*** Текст для чтения

Живая память

"ЧТО ЗА ЧУДО - РУССКИЙ МУЖИК!"

Шукшин глазами брата

Иван Петрович Попов - троюродный брат Василия Макаровича Шукшина. Дома их родителей стояли в Сростках на одной улице. После окончания средней школы Попов поступил на факультет живописи Киевского художественного института. Первая серьезная работа Попова "Сестра" экспонировалась на различных выставках, неоднократно воспроизводилась в печати. Но только в Сибири, в Новосибирске, Попов стал известным, интересным художником. Иван Петрович не раз демонстрировал землякам и с легкой руки дарил свои картины в мемориальный музей Шукшина. На одном из портретов Василий Макарович запечатлен в профиль, на другом он - на горе Бекет, в третьем - во весь рост у своих любимых березок. Из всей своей многочисленной родни - ближней и дальней - Попов был как-то по-особенному близок Шукшину. Об этом говорят и многочисленные письма режиссера и писателя к брату, напечатанные в разных изданиях. Их роднили общие взгляды на жизнь, искусство, нравственные ценности. Наш корреспондент побывал в гостях у Ивана Попова и записал его воспоминания.

- Когда мы были совсем маленькими - собирались на горках группами. На этих горках, в лунках, мы ожидали матерей, когда они придут за нами с работы. Бывало, заснешь, а просыпаешься уже дома, в теплой постельке. Время было тяжкое. В нашей деревне мужиков практически не было. Весь воз тянули на себе бабы. У меня отец умер от тифа. А у Василия его отца, Макара, забрало ГПУ, по подложному обвинению, и где-то под Барнаулом его расстреляли. Мать Васи переписала его фамилию с Шукшина на Попова. Под этой фамилией он и в школе, и в техникуме проучился, а фамилию возвратил, когда отца реабилитировали.

******
*** Исходные данные

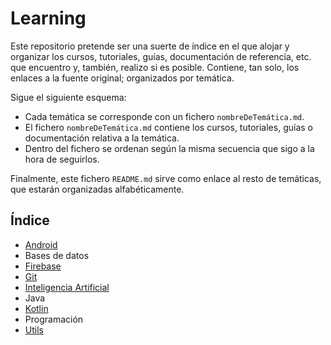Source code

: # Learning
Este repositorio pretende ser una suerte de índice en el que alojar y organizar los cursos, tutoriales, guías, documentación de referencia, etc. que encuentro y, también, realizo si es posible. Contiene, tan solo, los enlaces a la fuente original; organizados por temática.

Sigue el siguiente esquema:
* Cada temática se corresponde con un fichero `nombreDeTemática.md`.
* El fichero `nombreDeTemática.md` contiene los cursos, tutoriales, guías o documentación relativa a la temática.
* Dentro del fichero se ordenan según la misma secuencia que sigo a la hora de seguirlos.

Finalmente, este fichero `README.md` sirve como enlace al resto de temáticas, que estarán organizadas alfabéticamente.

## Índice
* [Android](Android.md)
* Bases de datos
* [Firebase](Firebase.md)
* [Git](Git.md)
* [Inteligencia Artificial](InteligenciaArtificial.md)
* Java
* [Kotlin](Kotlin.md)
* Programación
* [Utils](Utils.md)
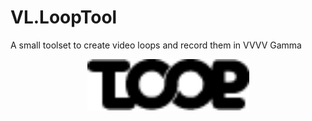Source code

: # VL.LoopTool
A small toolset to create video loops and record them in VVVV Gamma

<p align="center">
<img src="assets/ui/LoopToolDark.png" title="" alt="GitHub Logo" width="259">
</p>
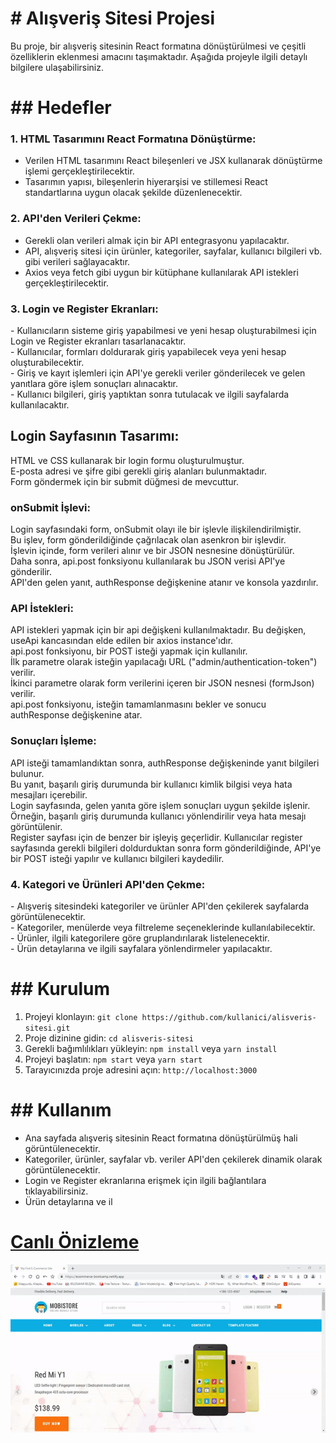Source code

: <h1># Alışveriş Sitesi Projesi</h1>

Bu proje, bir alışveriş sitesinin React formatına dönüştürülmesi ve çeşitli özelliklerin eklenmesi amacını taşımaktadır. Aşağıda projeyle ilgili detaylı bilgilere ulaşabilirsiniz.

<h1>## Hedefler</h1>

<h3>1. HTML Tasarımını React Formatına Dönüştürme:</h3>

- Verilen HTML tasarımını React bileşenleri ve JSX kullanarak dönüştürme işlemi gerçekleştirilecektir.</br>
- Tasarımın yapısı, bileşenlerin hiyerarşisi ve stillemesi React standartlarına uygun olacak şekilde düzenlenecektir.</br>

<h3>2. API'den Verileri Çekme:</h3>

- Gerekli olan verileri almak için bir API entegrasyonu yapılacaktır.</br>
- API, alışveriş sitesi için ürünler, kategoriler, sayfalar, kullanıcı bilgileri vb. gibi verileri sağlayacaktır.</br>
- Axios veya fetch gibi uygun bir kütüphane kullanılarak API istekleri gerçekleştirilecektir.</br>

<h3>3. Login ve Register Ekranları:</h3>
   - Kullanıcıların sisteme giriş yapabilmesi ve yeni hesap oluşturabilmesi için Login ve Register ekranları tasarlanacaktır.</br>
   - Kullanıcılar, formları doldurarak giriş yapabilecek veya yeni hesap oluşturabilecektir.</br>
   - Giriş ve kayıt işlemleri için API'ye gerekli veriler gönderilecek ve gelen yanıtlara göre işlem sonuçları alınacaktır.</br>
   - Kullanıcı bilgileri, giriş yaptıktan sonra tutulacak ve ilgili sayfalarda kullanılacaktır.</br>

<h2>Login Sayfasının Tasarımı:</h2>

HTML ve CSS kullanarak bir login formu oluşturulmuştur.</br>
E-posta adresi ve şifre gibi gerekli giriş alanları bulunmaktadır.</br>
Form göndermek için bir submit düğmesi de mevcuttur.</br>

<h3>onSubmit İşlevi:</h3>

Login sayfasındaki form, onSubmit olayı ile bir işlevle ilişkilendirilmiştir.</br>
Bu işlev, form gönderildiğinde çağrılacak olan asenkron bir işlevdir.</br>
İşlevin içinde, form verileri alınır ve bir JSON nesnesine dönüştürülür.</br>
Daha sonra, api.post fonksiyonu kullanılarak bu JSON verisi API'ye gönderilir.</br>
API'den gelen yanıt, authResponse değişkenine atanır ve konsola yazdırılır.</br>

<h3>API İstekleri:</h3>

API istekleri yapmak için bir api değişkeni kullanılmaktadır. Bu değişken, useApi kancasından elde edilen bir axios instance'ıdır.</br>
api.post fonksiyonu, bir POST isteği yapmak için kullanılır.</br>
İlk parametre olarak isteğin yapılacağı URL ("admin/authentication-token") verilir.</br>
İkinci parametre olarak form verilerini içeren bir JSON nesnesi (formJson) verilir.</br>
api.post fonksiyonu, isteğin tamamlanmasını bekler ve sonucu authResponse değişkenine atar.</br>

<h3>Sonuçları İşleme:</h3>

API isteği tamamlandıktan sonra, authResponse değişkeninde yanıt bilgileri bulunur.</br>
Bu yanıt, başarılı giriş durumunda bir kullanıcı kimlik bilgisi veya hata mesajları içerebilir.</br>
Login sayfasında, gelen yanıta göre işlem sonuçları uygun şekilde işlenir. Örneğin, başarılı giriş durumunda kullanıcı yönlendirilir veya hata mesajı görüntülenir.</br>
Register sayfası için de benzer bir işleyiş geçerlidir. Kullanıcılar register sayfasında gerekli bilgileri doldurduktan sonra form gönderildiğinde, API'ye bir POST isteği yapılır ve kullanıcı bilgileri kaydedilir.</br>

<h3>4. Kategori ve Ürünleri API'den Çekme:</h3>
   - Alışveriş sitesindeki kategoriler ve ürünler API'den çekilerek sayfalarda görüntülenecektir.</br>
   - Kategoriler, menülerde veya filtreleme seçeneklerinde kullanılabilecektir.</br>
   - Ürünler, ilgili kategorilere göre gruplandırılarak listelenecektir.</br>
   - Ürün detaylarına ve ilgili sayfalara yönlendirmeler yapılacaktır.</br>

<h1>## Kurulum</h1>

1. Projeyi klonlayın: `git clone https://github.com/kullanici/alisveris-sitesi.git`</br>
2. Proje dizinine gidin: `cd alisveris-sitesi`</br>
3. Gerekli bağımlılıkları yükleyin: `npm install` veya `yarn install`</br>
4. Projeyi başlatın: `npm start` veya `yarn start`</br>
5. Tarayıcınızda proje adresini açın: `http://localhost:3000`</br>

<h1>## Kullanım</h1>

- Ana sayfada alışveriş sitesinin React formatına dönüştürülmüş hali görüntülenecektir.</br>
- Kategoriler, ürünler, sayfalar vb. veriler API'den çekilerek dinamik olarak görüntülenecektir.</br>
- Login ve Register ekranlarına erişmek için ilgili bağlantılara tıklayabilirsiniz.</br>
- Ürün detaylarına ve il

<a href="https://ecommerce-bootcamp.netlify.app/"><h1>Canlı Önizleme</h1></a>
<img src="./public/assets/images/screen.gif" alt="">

******
*** Исходные данные

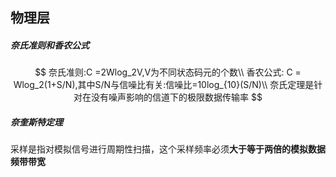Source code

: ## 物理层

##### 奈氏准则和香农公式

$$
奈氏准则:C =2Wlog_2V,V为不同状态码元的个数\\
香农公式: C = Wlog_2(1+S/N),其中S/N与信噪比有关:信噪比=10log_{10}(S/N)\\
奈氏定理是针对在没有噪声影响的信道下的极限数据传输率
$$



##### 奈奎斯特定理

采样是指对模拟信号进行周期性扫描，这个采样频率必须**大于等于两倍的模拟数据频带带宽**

******

▸ **Что нужно сделать**:
(a) Продублируйте дословно отрезок текста о Шукшине от "- Когда мы были" до "когда отца реабилитировали." включительно.
(b) Перепишите без изменений строки исходных данных: от строки, в которой есть "- Verilen HTML", до строки, в которой есть "<h3>API İstekleri:</h3>", включая обе.

▸ **Ответы по порядку**:
(a)
- Когда мы были совсем маленькими - собирались на горках группами. На этих горках, в лунках, мы ожидали матерей, когда они придут за нами с работы. Бывало, заснешь, а просыпаешься уже дома, в теплой постельке. Время было тяжкое. В нашей деревне мужиков практически не было. Весь воз тянули на себе бабы. У меня отец умер от тифа. А у Василия его отца, Макара, забрало ГПУ, по подложному обвинению, и где-то под Барнаулом его расстреляли. Мать Васи переписала его фамилию с Шукшина на Попова. Под этой фамилией он и в школе, и в техникуме проучился, а фамилию возвратил, когда отца реабилитировали.

(b)
- Verilen HTML tasarımını React bileşenleri ve JSX kullanarak dönüştürme işlemi gerçekleştirilecektir.</br>
- Tasarımın yapısı, bileşenlerin hiyerarşisi ve stillemesi React standartlarına uygun olacak şekilde düzenlenecektir.</br>

<h3>2. API'den Verileri Çekme:</h3>

- Gerekli olan verileri almak için bir API entegrasyonu yapılacaktır.</br>
- API, alışveriş sitesi için ürünler, kategoriler, sayfalar, kullanıcı bilgileri vb. gibi verileri sağlayacaktır.</br>
- Axios veya fetch gibi uygun bir kütüphane kullanılarak API istekleri gerçekleştirilecektir.</br>

<h3>3. Login ve Register Ekranları:</h3>
   - Kullanıcıların sisteme giriş yapabilmesi ve yeni hesap oluşturabilmesi için Login ve Register ekranları tasarlanacaktır.</br>
   - Kullanıcılar, formları doldurarak giriş yapabilecek veya yeni hesap oluşturabilecektir.</br>
   - Giriş ve kayıt işlemleri için API'ye gerekli veriler gönderilecek ve gelen yanıtlara göre işlem sonuçları alınacaktır.</br>
   - Kullanıcı bilgileri, giriş yaptıktan sonra tutulacak ve ilgili sayfalarda kullanılacaktır.</br>

<h2>Login Sayfasının Tasarımı:</h2>

HTML ve CSS kullanarak bir login formu oluşturulmuştur.</br>
E-posta adresi ve şifre gibi gerekli giriş alanları bulunmaktadır.</br>
Form göndermek için bir submit düğmesi de mevcuttur.</br>

<h3>onSubmit İşlevi:</h3>

Login sayfasındaki form, onSubmit olayı ile bir işlevle ilişkilendirilmiştir.</br>
Bu işlev, form gönderildiğinde çağrılacak olan asenkron bir işlevdir.</br>
İşlevin içinde, form verileri alınır ve bir JSON nesnesine dönüştürülür.</br>
Daha sonra, api.post fonksiyonu kullanılarak bu JSON verisi API'ye gönderilir.</br>
API'den gelen yanıt, authResponse değişkenine atanır ve konsola yazdırılır.</br>

<h3>API İstekleri:</h3>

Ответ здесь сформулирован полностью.